Thursday, July 8, 2010

She's not worth it




Among those films noir which include a femme fatale, there are two broad categories. The ones for whom you would gladly go to the electric chair: Stanwyck in Double Indemnity, Kathleen Turner in Body Heat, Jane Greer as the woman in the white dress in Out of the Past. Then there's the ones who aren't: Ann Savage in Detour, Faith Domergue in Where Danger Lives, and Audrey Totter in Tension (1949).

She's greedy, faithless, manipulative and not very bright. But the great thing about manipulators, is they're often the easiest to manipulate, as demonstrated in this scene with detective Barry Sullivan. This has got to be one of the strangest interrogation techniques ever. Did we ever try this in Iraq?
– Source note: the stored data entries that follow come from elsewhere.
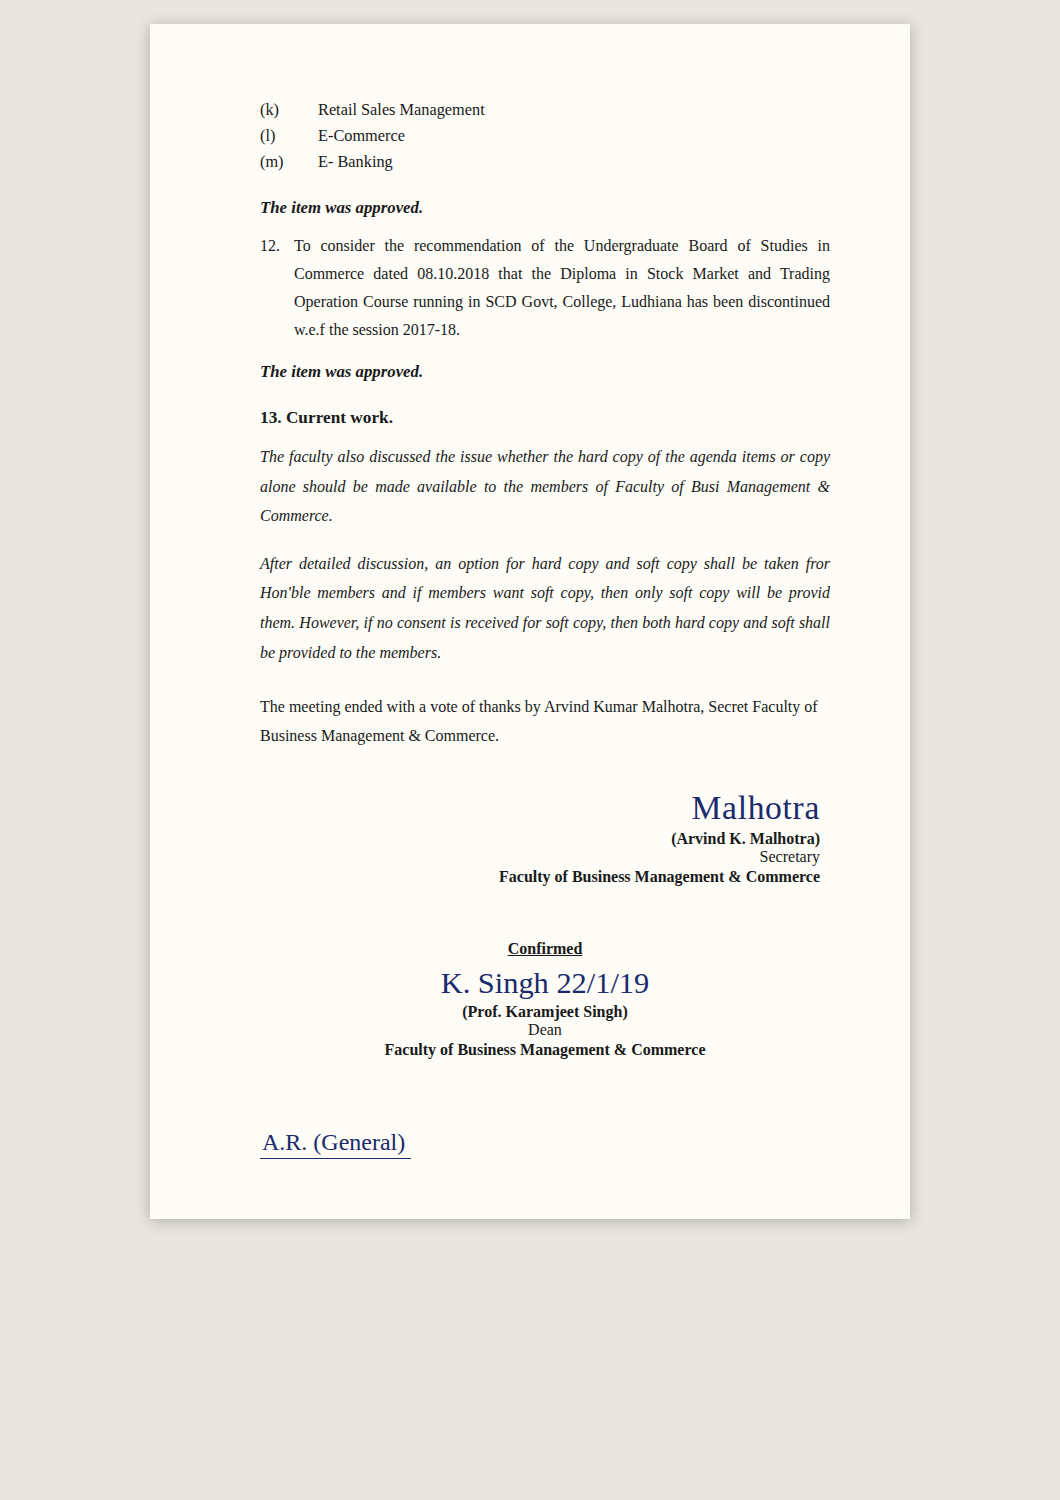(k) Retail Sales Management
(l) E-Commerce
(m) E- Banking
The item was approved.
12. To consider the recommendation of the Undergraduate Board of Studies in Commerce dated 08.10.2018 that the Diploma in Stock Market and Trading Operation Course running in SCD Govt, College, Ludhiana has been discontinued w.e.f the session 2017-18.
The item was approved.
13. Current work.
The faculty also discussed the issue whether the hard copy of the agenda items or copy alone should be made available to the members of Faculty of Busi Management & Commerce.
After detailed discussion, an option for hard copy and soft copy shall be taken fror Hon'ble members and if members want soft copy, then only soft copy will be provid them. However, if no consent is received for soft copy, then both hard copy and soft shall be provided to the members.
The meeting ended with a vote of thanks by Arvind Kumar Malhotra, Secret Faculty of Business Management & Commerce.
Malhotra
(Arvind K. Malhotra)
Secretary
Faculty of Business Management & Commerce
Confirmed
K. Singh 22/1/19
(Prof. Karamjeet Singh)
Dean
Faculty of Business Management & Commerce
A.R. (General)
Another remarkable aspect of this movie, especially as it originated at MGM is the normal human scale of the homes and furnishings. This is a recognizable post-war middle-class America, without the chintz and furbelows usually found in studio pictures of the 40s.

I suppose the strange thing about noir as a genre is that although the people creating the films did not know they were contributing to a genre, they are often reading from the same page in terms of design, light and overall mood. And once again, the film boasts the trope of the innocent man doing things a guilty man would do.

One last observation. Loews Theaters, the parent company of MGM, primarily owned large profitable downtown theaters. The postwar diaspora to the suburbs was more harmful to Loews than any other chain. Could this film's jaundiced view of the suburbs be influenced by the company's sympathy for the big city and its big theaters?